* [Source]
※

The major difference between Definition 3 and classic subgraph isomorphism lies in the third item for mapping half-edges. The last two conditions ensure that two half-edges of g do not map to an identical edge of $g'$.

If $g \sqsubseteq g'$, we say g is a half-edge subgraph of $g'$, or g is half-edge contained by $g'$. Immediate is that half-edge subgraph isomorphism test is at least as hard as subgraph isomorphism test (NP-complete [5]). We may omit prefix “half-edge” onward when context is clear.

Definition 4

(Graph partitioning) A partitioning of a graph g is a division of the elements—vertices $V_g$ and edges $E_g$—into collectively exhaustive and mutually exclusive non-empty groups with respect to $V_g$ and $E_g$, i.e.,

$$\begin{aligned} P(g) = \{\, p_i \mid \cup _i p_i = V_g \cup E_g \wedge p_i \cap p_j = \emptyset ,~\forall i \ne j \,\}, \end{aligned}$$

where each $p_i$ is a half-edge graph, called a partition of g.^{Footnote 2}

Example 5

Consider graph $g_2$ in Fig. 1. Figure 4 depicts one partitioning $P(g_2) = \{\, p'_1,~p'_2 \,\}$ among many others, where $p'_1$ and $p'_2$ are two half-edge graphs.

※

* [Information supplied]
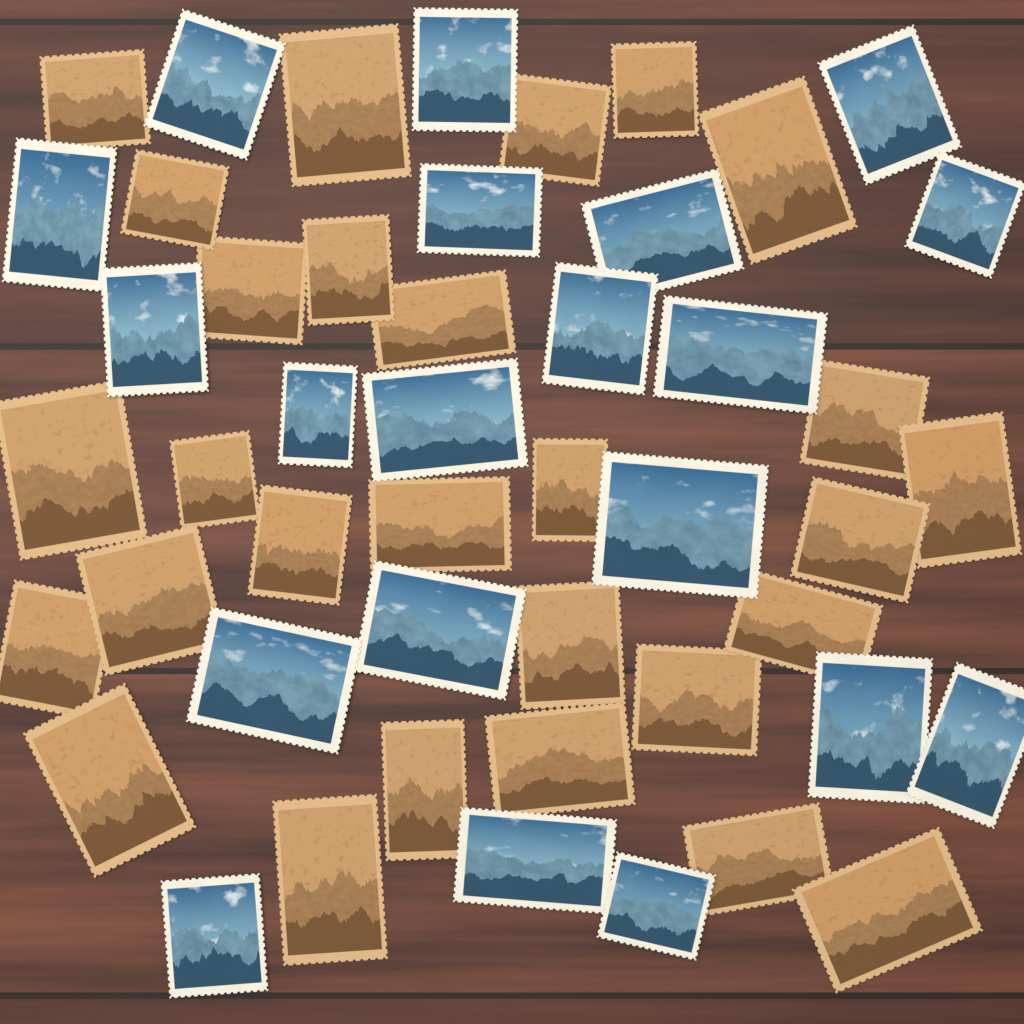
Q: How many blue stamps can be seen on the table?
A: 20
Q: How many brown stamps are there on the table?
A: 28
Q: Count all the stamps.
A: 48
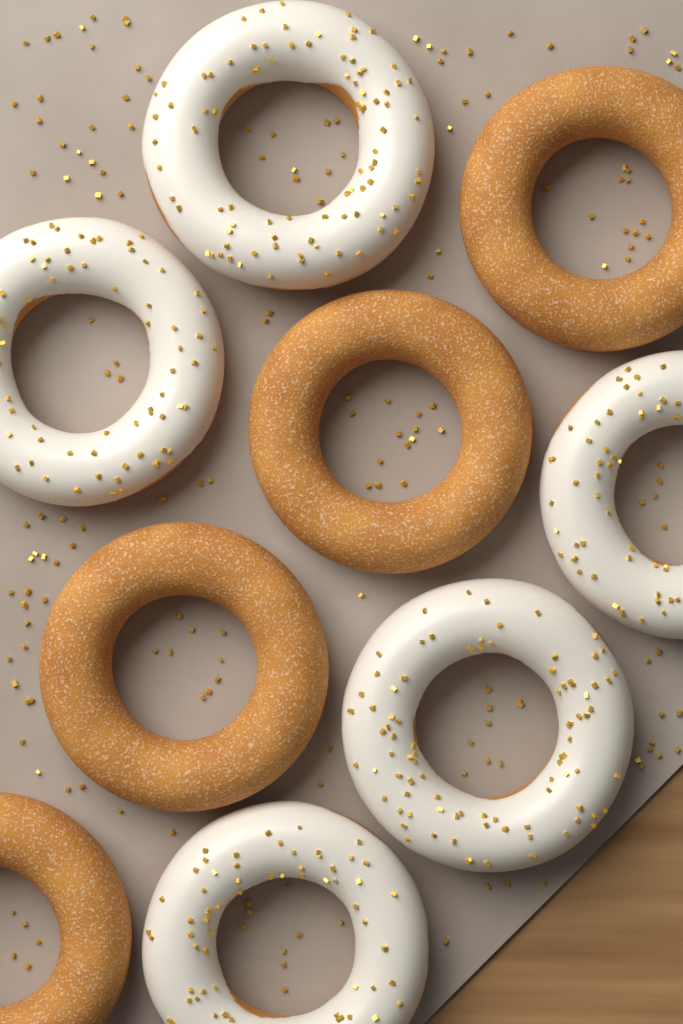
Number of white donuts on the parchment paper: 5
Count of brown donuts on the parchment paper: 4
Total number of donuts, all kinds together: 9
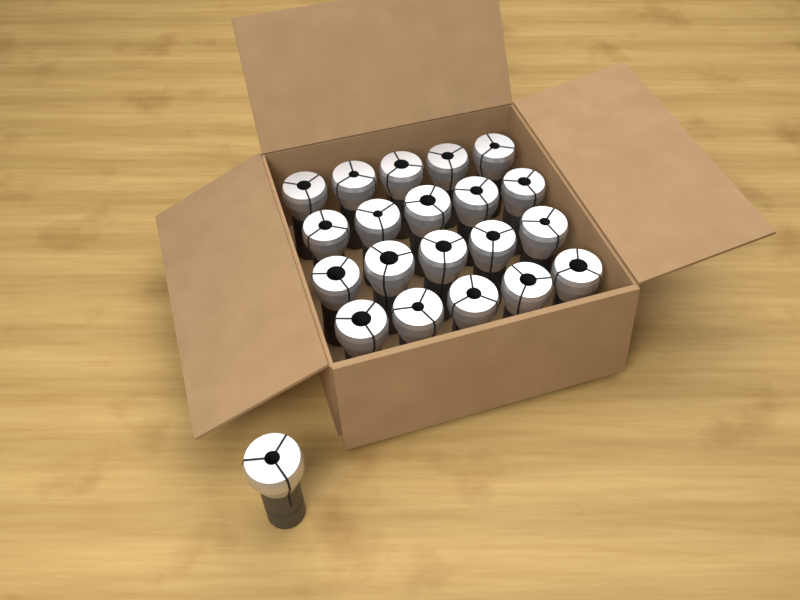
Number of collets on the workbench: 21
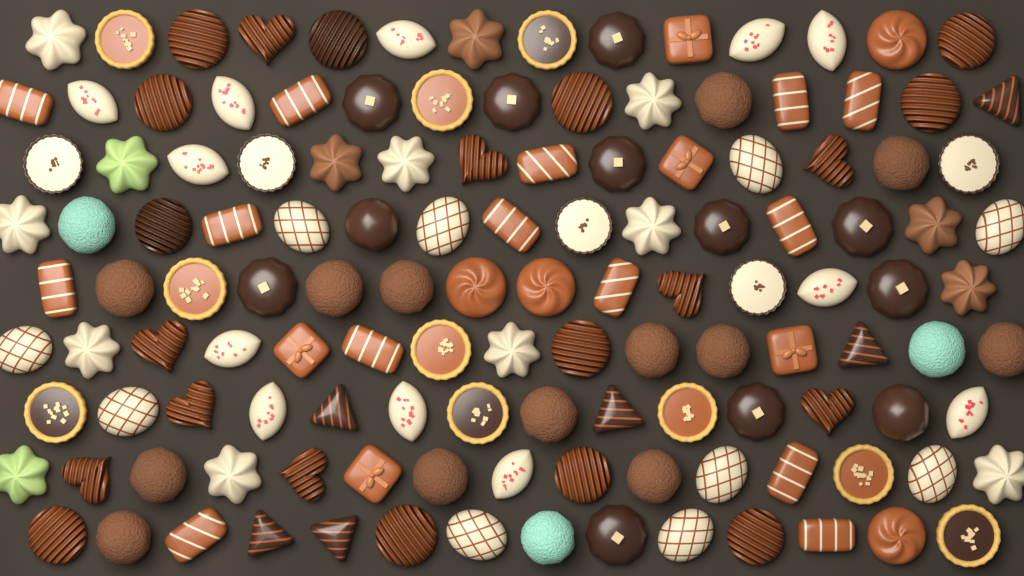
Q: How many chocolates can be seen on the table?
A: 130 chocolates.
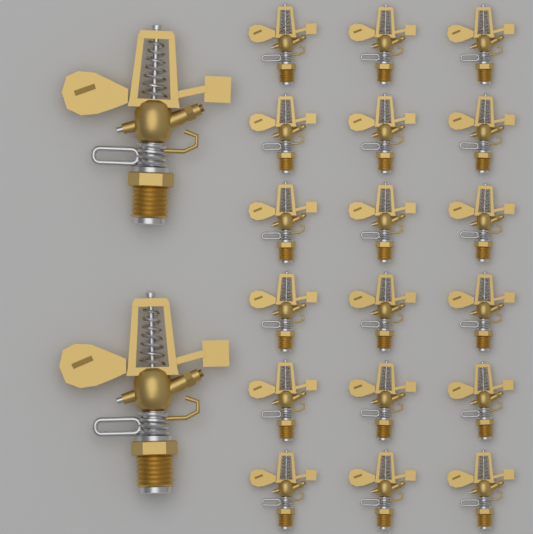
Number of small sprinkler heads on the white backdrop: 18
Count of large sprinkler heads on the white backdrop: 2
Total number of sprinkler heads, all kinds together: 20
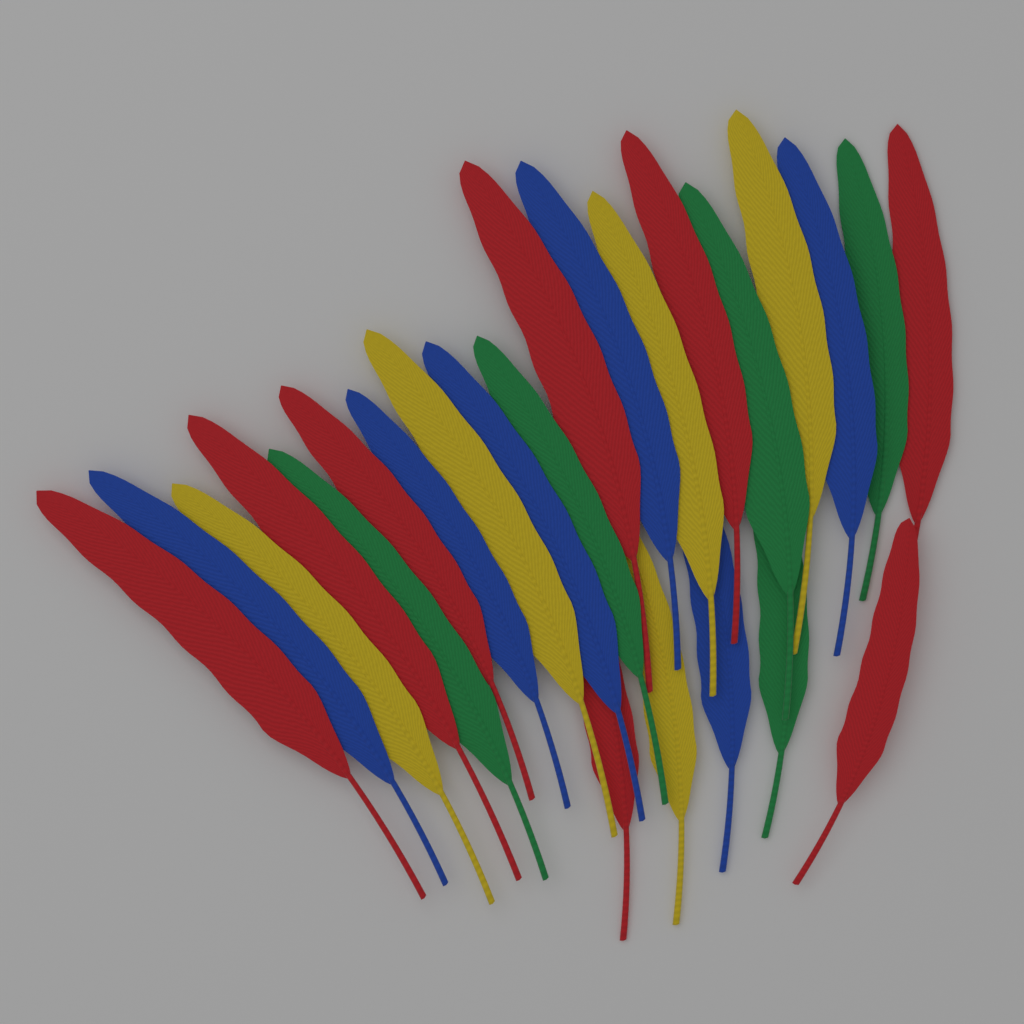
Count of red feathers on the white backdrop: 8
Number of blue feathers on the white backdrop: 6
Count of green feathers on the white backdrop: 5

※

* [Written problem 1]
Rename "backdrop" to "background" in the records, starting at the line containing "Q: Count all the stamps." and ending at the last line of the records, with everything else unchanged. Leave the pictures out of your answer.
* [Written problem 2]
Pick up the passage on graph partitioning and carry it on from where it stops.

* [Result 1]
Q: Count all the stamps.
A: 48
Number of white donuts on the parchment paper: 5
Count of brown donuts on the parchment paper: 4
Total number of donuts, all kinds together: 9
Number of collets on the workbench: 21
Q: How many chocolates can be seen on the table?
A: 130 chocolates.
Number of small sprinkler heads on the white background: 18
Count of large sprinkler heads on the white background: 2
Total number of sprinkler heads, all kinds together: 20
Count of red feathers on the white background: 8
Number of blue feathers on the white background: 6
Count of green feathers on the white background: 5

* [Result 2]
In this research, we assume that an edge always exists with the end vertex that it is incident to; in other words, if two vertices u and v both are in partition p, the induced edge (u, v) is also in p. We abuse the notation $g \setminus p$ to notate the remaining subgraph of g except p. Furthermore, we call a partition p a matching partition if p is subgraph isomorphic to the query graph q, or equivalently, it matches the query graph; otherwise, p is a mismatching partition, or it mismatches the query graph.

Next, we state our partition-based filtering principle.

Lemma 1

Consider a query graph q and a data graph g with a partitioning P(g) of $\tau + 1$ partitions. If $GED (g, q) \le \tau $, at least one of the $\tau + 1$ partitions matches q.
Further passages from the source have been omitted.